In ISPC tasks, each task could run SIMD instructions but here in CUDA thread even the program instances of a SIMD instruction are counted as "threads". Is there any advantage of going into that granularity when it comes to scheduling?
@Fantasy, this is not quite right. The main similarity between ISPC and CUDA programming is that they both use the SPMD model. However there are important differences between ISPC tasks and CUDA threads. CUDA threads are actually most analogous to ISPC program instances. Both get mapped to one lane or ALU in a vector. On an NVIDIA GPU the vectors are just much wider, i.e. 32 wide instead of 4 or 8 as is typical with ISPC.
There is a very big difference between ISPC tasks and CUDA threads. All CUDA threads within a thread block must run on the same core.
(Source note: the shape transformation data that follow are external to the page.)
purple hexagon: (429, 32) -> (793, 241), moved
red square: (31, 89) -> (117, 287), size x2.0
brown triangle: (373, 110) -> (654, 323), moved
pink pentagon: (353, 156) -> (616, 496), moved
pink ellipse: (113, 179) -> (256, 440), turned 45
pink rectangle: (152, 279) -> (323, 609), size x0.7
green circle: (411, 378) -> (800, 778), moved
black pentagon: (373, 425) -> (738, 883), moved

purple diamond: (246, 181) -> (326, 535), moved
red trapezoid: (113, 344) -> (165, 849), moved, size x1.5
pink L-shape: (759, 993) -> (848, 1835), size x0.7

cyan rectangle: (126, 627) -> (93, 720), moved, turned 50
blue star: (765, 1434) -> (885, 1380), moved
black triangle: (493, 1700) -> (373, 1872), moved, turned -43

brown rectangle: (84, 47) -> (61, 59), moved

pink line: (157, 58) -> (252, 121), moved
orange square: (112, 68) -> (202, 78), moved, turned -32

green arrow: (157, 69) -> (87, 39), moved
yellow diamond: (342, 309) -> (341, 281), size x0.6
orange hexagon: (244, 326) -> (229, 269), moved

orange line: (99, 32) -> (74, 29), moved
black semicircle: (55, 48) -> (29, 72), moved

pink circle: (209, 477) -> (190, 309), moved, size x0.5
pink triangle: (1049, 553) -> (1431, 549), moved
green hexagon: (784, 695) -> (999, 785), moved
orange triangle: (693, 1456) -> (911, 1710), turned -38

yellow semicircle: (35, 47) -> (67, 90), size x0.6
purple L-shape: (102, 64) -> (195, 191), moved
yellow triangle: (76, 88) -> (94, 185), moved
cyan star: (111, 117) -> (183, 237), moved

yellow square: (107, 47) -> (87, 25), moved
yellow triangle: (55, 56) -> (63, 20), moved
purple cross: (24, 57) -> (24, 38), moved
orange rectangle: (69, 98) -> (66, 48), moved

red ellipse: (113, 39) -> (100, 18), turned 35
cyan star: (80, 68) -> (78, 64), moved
Different ISPC tasks however, can run on different cores. CUDA threads run together in groups of 32 in a warp, which is analogous to program instances executing together in an ISPC gang. Remember that each ISPC task maps to 1 ISPC gang so if you really wanted to make an analogy between ISPC tasks and something that exists in CUDA, I would say a task is most like a warp's worth of work.
But I wouldn't suggest making this mental connection because again, all CUDA threads in a CUDA thread block must run on the same core. This means all warps that are assigned the threads of one thread block will run on the same core and no pthreads are being created in this case to handle the execution of a warp's worth of work. In contrast, ISPC uses pthreads to launch tasks onto different cores.
Is it fine to say a CUDA thread block is more like a task? They can both run different cores. One task maps to 1 ISPC gang of program instances and one thread block has many CUDA threads. And CUDA thread is analogous to program instance.
@Fantasy I think that's a better analogy to make :) CUDA has a thread block scheduler that will schedule thread blocks on to cores when they are available.